Und wenn sie nach all dem endlich im "gelobten Land" ankommen, an dem Ort, wo sie ihr Glück machen wollen, wo sie in jedem Fall bleiben wollen oder müssen, ist das erste, was sie machen, Diebstähle zu begehen? Ein Delikt, das auch in ihren Heimatländern eine Straftat ist, eines, von dem sie zumindest annehmen müssen, dass es ihnen die Ausweisung einbringt? Ist das logisch? Würdet IHR sowas machen?

Punkt 2: Diese Gerüchte gibt es quasi aus ganz Deutschland. Immer heißt es, es gäbe eine Bekannte oder einen Cousin, der "bei der Stadt" arbeitet und ganz genau mitbekommen hat, wie das läuft, aber eben nicht drüber reden dürfe. Oder ein Nachbar, der bei der Polizei arbeitet und "einiges zu erzählen hätte, wenn er denn drüber reden dürfte".
Das Gerücht geht fast immer so: Wenn ein Flüchtling irgendwo was klaut, kommt die Polizeit erst gar nicht, die Justiz ermittelt nicht, der Ladenbesitzer ruft einfach bei der Gemeinde an und bekommt den Schaden ersetzt. Aber NIEMAND redet offen über diese angeblichen Tatsachen.

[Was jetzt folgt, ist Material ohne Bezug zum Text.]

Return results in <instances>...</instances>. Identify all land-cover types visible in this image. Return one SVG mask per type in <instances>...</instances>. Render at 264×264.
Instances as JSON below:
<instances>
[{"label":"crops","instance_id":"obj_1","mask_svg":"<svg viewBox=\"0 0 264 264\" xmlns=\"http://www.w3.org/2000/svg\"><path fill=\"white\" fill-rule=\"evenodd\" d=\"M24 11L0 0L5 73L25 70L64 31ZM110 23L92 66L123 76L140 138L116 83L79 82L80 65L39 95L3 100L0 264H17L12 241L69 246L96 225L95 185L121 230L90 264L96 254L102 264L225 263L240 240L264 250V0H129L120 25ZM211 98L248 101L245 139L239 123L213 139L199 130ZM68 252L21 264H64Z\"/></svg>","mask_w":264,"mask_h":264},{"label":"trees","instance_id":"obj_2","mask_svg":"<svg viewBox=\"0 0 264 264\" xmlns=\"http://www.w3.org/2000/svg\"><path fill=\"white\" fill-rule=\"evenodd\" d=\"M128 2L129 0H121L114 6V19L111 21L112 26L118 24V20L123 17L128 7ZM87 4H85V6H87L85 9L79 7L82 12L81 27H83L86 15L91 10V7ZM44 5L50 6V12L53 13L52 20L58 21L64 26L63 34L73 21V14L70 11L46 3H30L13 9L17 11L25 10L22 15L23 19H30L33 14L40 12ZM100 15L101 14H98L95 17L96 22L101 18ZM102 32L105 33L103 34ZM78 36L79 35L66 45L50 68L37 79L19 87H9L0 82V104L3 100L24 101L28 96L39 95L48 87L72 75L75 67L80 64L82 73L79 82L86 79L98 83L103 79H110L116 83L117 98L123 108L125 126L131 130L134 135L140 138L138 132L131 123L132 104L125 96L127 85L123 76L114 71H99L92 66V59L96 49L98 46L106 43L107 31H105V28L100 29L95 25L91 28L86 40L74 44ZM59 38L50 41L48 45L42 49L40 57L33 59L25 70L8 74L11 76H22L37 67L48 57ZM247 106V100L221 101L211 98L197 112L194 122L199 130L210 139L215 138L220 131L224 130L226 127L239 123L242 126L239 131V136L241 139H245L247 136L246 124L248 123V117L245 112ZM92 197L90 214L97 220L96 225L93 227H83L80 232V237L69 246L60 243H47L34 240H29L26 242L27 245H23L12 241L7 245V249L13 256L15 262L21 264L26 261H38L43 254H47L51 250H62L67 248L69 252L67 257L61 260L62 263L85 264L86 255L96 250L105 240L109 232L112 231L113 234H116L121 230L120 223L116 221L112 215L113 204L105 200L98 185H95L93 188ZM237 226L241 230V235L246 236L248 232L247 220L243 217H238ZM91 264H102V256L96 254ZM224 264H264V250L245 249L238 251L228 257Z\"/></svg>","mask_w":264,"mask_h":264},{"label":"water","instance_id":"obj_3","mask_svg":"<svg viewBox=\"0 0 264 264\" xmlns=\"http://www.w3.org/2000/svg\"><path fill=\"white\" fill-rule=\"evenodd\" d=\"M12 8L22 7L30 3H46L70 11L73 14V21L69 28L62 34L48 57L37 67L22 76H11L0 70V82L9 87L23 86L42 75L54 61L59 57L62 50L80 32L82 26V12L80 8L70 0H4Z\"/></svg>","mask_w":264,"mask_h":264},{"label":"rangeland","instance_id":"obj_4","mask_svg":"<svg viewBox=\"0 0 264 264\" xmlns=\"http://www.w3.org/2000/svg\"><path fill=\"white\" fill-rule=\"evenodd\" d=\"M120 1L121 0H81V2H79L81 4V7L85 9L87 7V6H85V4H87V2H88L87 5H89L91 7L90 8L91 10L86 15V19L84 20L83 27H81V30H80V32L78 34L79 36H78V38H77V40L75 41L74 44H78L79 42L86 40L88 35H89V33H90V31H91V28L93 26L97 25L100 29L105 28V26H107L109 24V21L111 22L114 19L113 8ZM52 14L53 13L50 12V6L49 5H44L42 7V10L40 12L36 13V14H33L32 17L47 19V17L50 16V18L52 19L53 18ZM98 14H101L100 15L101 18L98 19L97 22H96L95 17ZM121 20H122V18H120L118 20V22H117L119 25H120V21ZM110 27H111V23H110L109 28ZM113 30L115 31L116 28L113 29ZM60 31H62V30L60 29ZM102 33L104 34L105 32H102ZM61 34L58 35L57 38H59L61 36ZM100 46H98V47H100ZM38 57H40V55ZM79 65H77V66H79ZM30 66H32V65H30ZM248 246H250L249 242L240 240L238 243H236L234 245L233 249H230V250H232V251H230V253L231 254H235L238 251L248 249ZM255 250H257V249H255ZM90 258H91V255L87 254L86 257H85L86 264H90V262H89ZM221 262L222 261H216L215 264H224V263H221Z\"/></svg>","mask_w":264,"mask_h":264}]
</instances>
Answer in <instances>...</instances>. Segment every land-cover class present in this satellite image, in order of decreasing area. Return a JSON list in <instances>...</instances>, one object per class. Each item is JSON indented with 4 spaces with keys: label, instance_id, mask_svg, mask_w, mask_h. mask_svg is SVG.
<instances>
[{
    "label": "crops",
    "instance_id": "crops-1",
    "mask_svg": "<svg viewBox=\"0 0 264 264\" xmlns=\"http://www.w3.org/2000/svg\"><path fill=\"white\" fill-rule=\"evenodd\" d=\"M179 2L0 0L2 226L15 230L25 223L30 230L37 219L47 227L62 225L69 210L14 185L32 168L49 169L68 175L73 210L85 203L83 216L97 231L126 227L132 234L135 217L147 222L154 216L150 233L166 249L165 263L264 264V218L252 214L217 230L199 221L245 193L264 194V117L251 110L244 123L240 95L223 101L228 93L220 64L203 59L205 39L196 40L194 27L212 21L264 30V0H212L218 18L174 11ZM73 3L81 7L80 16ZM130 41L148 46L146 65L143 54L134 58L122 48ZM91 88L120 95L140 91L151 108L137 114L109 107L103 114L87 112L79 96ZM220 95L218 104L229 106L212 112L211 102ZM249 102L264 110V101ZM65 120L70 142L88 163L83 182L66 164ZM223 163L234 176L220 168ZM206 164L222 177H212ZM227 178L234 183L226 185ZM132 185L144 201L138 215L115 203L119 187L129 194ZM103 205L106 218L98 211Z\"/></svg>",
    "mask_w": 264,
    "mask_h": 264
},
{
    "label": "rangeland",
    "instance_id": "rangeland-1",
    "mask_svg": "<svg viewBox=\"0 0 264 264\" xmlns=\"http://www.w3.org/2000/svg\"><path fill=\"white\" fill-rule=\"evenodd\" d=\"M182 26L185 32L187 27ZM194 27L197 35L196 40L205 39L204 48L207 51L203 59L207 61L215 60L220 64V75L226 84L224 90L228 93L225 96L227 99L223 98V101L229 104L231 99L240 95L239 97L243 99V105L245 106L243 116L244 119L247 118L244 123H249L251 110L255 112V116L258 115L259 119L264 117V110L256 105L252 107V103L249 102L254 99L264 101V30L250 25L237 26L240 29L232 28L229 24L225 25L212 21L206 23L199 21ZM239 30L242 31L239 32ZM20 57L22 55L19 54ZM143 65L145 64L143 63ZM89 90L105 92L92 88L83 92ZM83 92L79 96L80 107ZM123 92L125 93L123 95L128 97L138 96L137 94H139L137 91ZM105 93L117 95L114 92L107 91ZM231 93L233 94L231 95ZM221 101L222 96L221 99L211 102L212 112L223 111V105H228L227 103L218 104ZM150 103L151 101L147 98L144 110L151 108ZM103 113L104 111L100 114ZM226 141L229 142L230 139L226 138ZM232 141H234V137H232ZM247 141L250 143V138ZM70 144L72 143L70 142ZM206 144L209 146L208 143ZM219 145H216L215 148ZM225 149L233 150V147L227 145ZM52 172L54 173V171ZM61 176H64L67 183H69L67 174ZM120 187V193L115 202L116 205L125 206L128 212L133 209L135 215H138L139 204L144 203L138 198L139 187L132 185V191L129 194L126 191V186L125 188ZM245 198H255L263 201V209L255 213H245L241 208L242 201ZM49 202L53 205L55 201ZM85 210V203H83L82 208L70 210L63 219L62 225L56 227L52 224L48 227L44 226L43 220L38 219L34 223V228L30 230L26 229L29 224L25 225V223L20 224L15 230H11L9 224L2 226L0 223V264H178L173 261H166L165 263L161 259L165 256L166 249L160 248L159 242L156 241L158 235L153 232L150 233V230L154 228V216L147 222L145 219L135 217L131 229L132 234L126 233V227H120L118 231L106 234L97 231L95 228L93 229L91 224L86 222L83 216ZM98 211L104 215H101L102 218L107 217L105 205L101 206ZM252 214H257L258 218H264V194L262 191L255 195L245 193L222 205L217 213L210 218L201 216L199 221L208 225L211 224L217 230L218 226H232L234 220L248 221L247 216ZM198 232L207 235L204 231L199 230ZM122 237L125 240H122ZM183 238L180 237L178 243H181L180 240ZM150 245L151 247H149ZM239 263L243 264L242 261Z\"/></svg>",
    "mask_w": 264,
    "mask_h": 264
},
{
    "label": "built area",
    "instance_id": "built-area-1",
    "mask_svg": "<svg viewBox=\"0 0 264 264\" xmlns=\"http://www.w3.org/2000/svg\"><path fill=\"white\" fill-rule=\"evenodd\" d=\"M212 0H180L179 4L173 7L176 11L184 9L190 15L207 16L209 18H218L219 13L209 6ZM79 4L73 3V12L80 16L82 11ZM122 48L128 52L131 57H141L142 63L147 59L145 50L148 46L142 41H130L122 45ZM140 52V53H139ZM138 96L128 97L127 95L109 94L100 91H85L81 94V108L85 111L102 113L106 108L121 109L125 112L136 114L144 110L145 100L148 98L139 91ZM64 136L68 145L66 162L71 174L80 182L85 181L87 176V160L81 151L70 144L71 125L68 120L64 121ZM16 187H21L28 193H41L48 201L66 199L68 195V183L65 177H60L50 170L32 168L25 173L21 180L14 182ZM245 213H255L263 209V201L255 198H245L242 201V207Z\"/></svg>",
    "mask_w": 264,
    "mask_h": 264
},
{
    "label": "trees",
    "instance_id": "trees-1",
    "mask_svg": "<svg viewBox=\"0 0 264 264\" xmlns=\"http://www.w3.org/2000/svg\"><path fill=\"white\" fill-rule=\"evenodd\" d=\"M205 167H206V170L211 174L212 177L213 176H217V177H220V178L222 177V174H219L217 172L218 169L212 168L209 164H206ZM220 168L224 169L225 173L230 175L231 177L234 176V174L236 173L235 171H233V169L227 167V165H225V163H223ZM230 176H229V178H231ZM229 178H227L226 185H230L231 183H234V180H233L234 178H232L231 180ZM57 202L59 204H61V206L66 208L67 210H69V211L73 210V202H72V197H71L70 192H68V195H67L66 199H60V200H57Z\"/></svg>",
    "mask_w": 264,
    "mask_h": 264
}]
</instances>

Wir hätten es hier also mit einer Verschwörung zu tun, die folgende Bevölkerungsgruppen umfasst:
- alle Politiker, angefangen von der Regierung, die das Ganze ja angeblich orchestriert, bis hin zum letzten Lokalpolitiker, egal welcher Partei, denn lokal regieren ja auch rechte und parteilose Hanseln
- alle Mitarbeiter lokaler Behörden bis hin zum einfachen Telefonisten
- sämtliche Ladenbesitzer und deren Angestellte
- der komplette Polizei- und Justizapparat, selbst jener Teil, dessen Herz rechts schlägt
- die komplette Presse, inklusiver rechter Postillen oder konservativer Klatschorgane wie BILD, die sonst noch jede Halbwahrheit drucken, solange sie in den ideologischen Horizont des Stammtisches passt (wie der neueste Titanic-Hoax zeigt)
- sämtlich bei einem Ladendiebstahl zufällig anwesenden Kunden.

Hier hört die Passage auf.